Da kann ich helfen, habe 2 Jahre Erfahrung mit Schlauchyacht auf der Ostsee, ebenfalls mit 5PS motorisiert. Bisher hatte ich Hochdruckluftboden, sehr schwammig die Angelegenheit, aber sehr leicht.

Ich habe derzeit 3,40m x 1,45m, alleine ausreichend vom Platzangebot, 2 Rutenhalter habe ich am Spiegel montiert, könnte es aber auch auf der 2. Sitzbank, wenn ich denn wollte.

Für 2 Personen 3,80m x 1,70m, Du wirst staunen, was 40cm bzw. 15cm ausmachen werden. Verzichte auf Sitzbänke. Sitz auf dem Schlauch, bei 2 Personen entgegengesetzt, beim Fahren selbst hockend, geht wunderbar, das Sitzen ist wegen der besseren Haltung dem weichen Sitz mehr als angenehm.
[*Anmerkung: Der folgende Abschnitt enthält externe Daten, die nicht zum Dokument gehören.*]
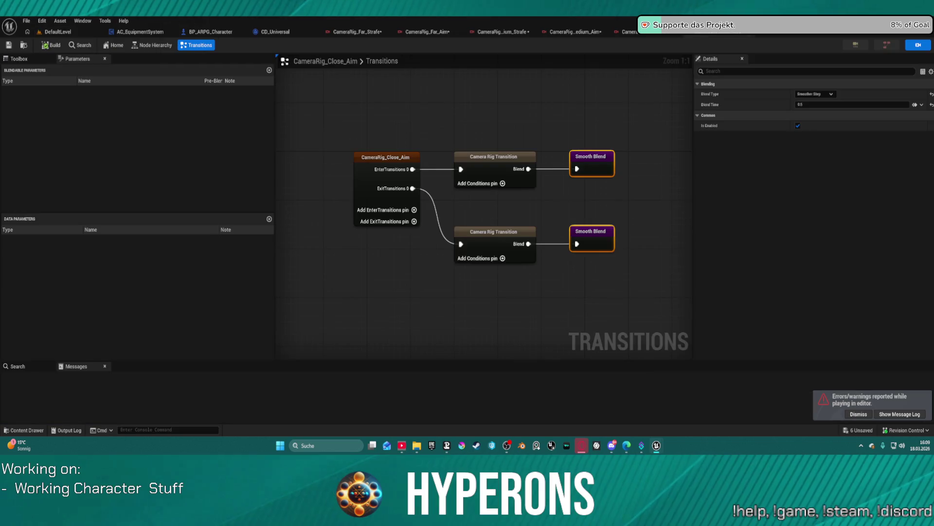
left_click(51, 32)
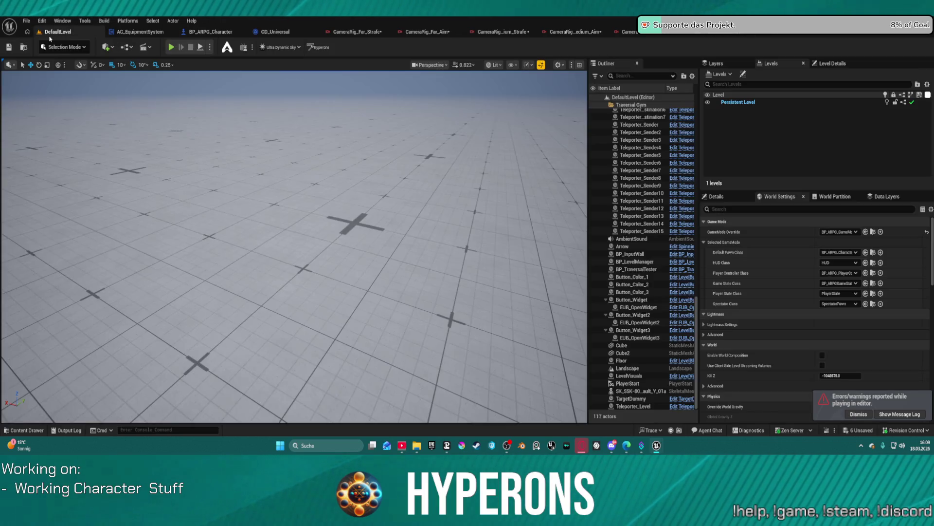
middle_click(356, 32)
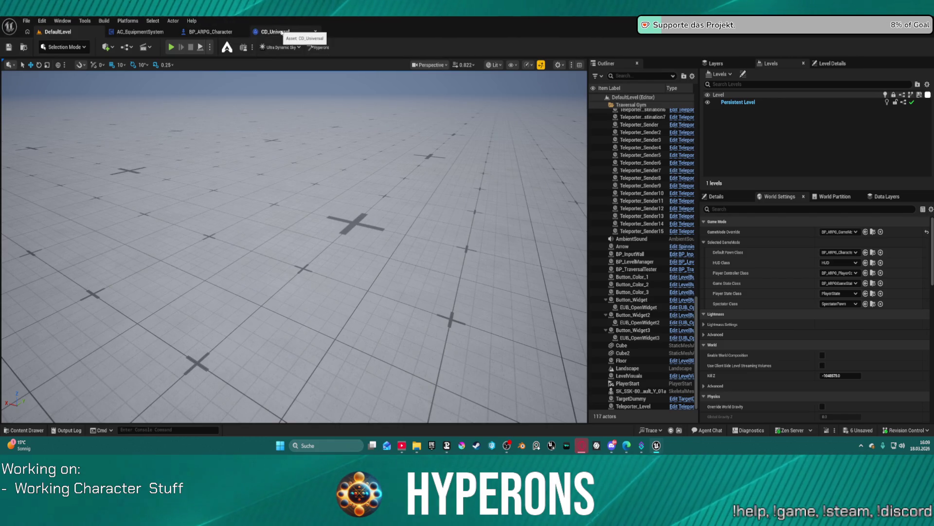
In BP_ARPG_Character, inspect the Camera comment area and the SET and Branch nodes.
left_click(226, 33)
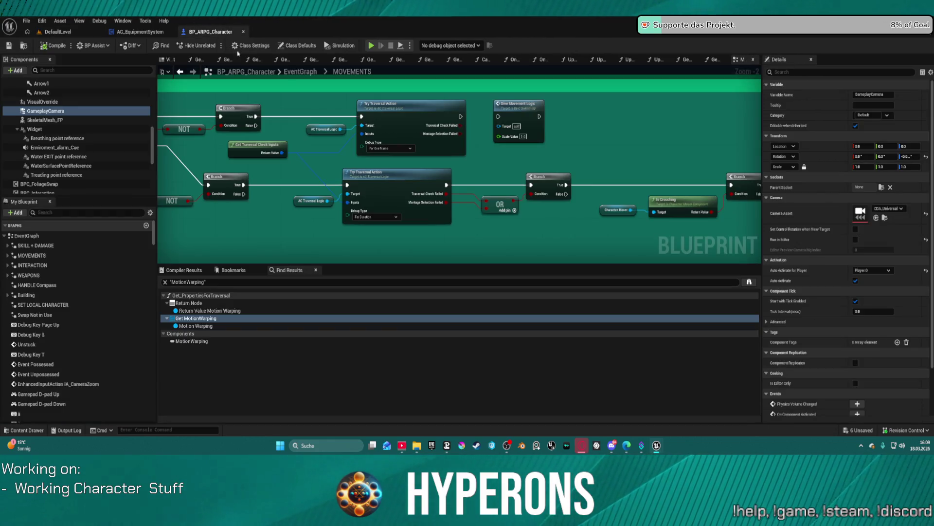
scroll(417, 190, "down", 4)
mouse_move(416, 190)
left_mouse_down()
mouse_move(438, 209)
mouse_move(428, 276)
mouse_move(423, 226)
mouse_move(365, 142)
left_mouse_up()
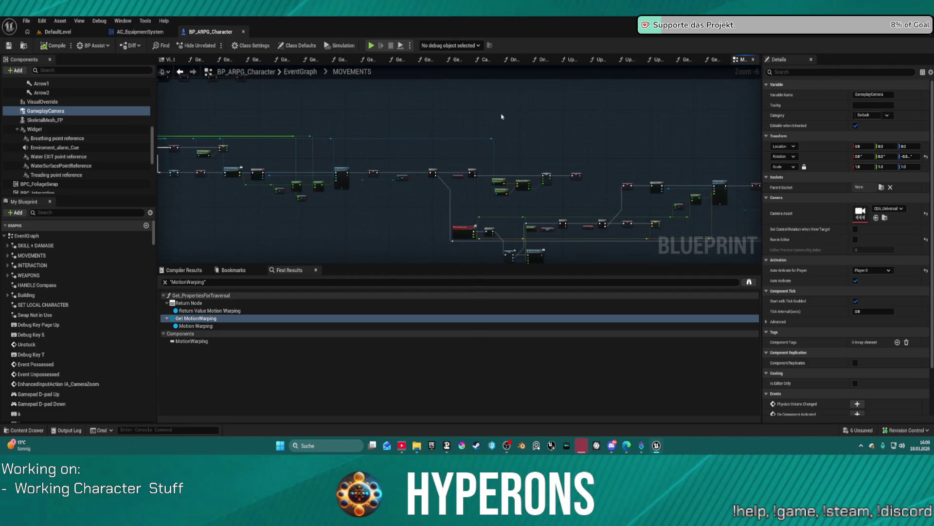
scroll(357, 194, "up", 6)
left_click_drag(356, 193, 423, 192)
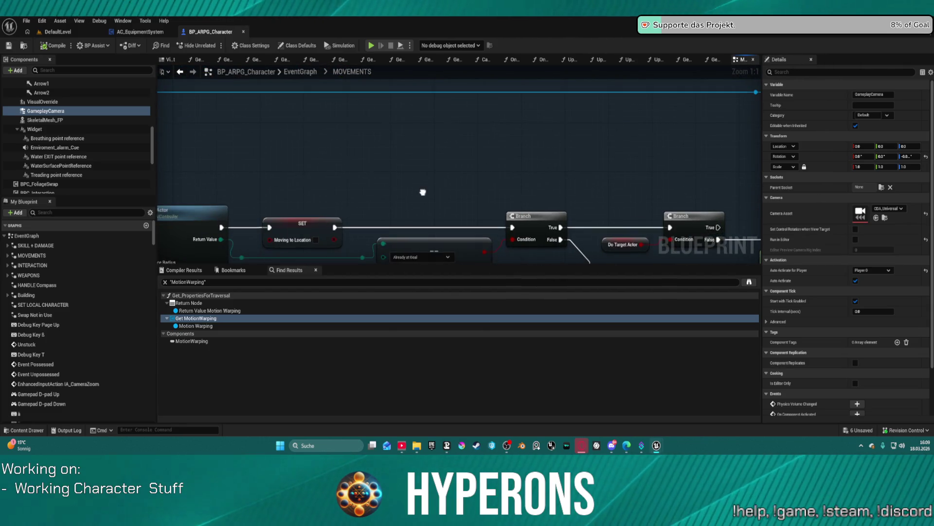
scroll(423, 192, "down", 7)
mouse_move(486, 171)
left_mouse_down()
mouse_move(331, 110)
mouse_move(329, 88)
left_mouse_up()
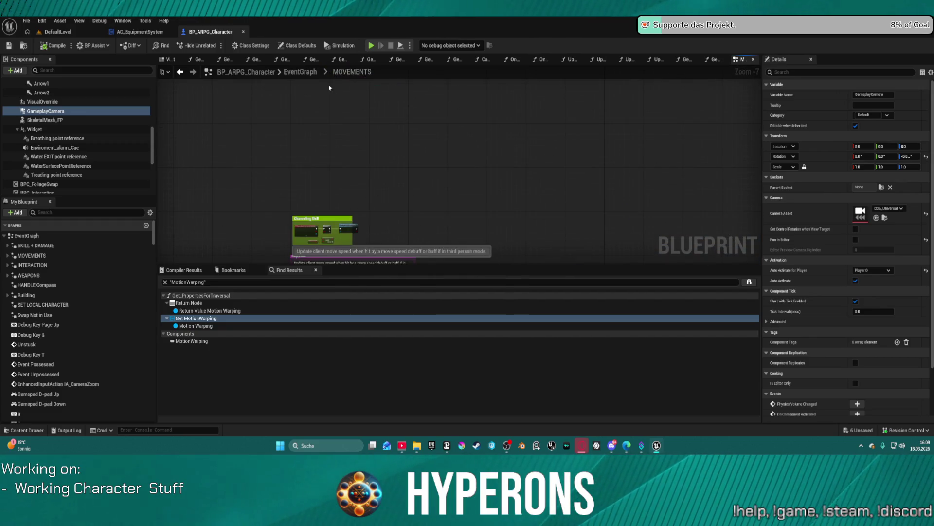
Back in the main EventGraph, delete the bUseControllerRotationYaw variable node.
left_click(300, 72)
scroll(559, 250, "up", 7)
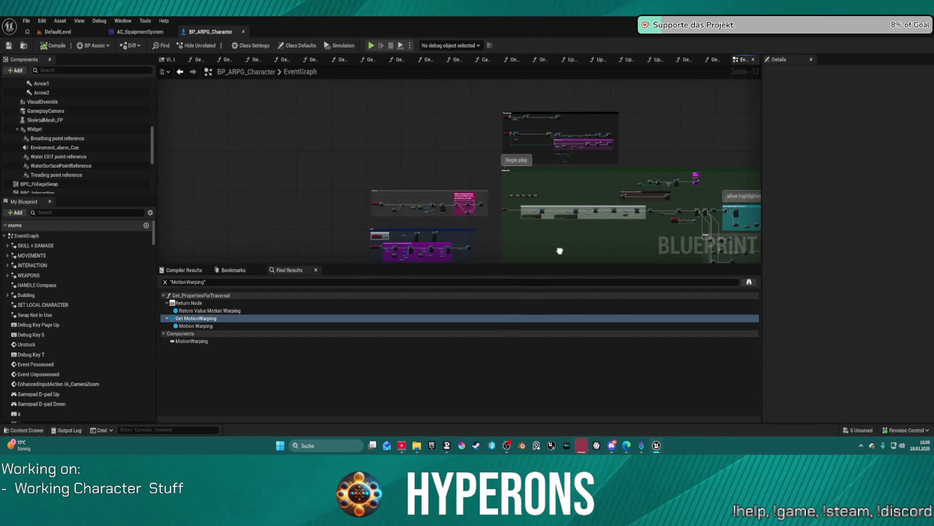
left_click_drag(621, 173, 480, 152)
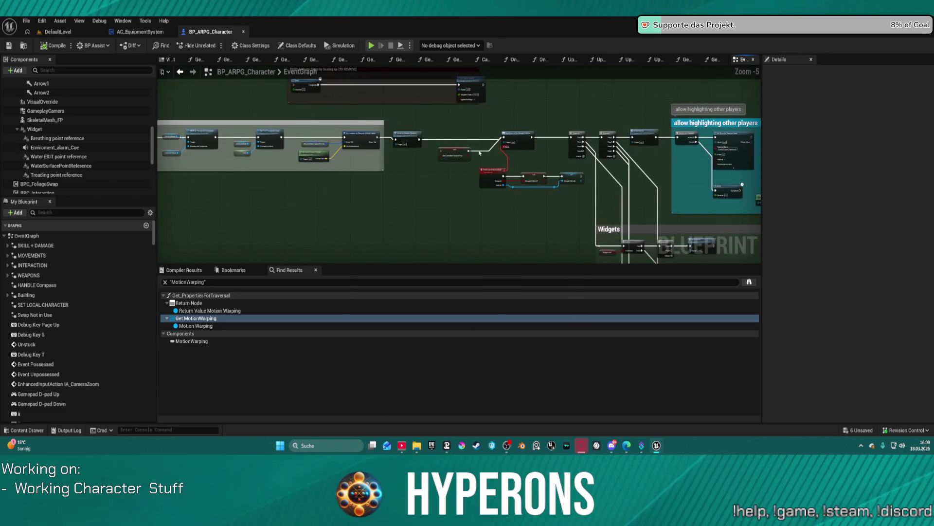
left_click(448, 148)
key("Delete")
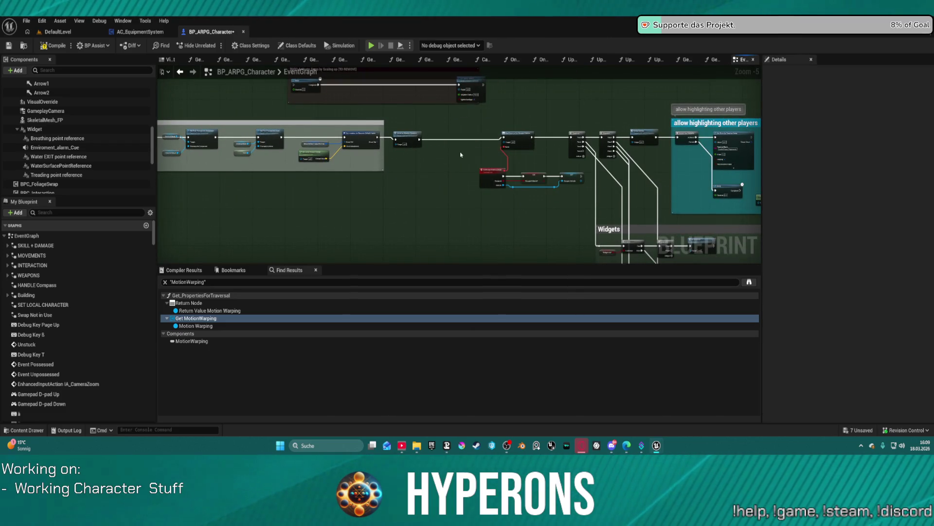
left_click_drag(488, 72, 474, 87)
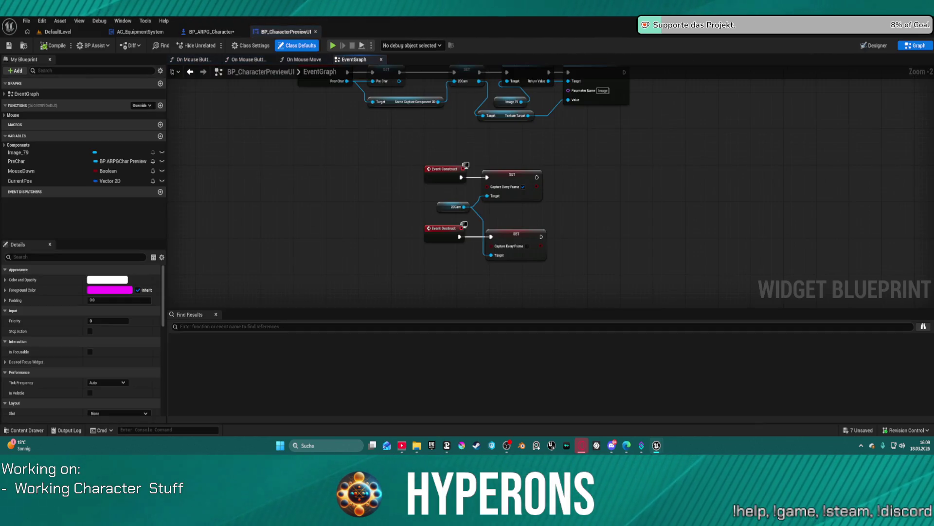
Frame the OnRenderTargetCreated chain and straighten its wires from the Pre Char SET node.
left_click_drag(335, 148, 410, 246)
YAM 380S, das ist mein derzeitiger Favorit und wird spätesten im März mein sein. Nagelneu und incl. Versand für 1.375€ und natürlich mit Garantie. Das Boot ist allein gut handlebar, der Aufbau dauert ca. 20-25min, mit elektrischer Pumpe natürlich, wiegt knapp 70kg insgesamt. Kunstoffbodenplatten und Luftkiel. Rutenhalter lassen sich da locker unterbringen, ein wasserdichte Alukiste mit rein für das Gerödel, für die Rutenhalter würde ich mir dann Gedanken machen, zum Schleppen natülich am Spiegel.


----------



## Jan77 (21. Dezember 2004)

*AW: Schlauchboot für die Ostsee*

Mahlzeit,

ich fahre ein Bombard 335 Tropik (3,30meter lang / etwa 1,45 breit)  mit Holzfußboden. Die Yacht ist in 20minuten aufgebaut wiegt 33Kg und lässt sich zusammengelegt in meinem Golf 3 transportieren. Man hat zu Zweit genügend Platz und kann bequem angeln. Rutenhalter kannst Du am Spiegel befestigen. Oder Dir eine Kiste basteln wo Du alle kleinteile reinlegst und aussen Rutenhalter anbaust. Dann kommst Du auch nicht beim Echolotanbringen und Steuern mit den Ruten in den Tüddel.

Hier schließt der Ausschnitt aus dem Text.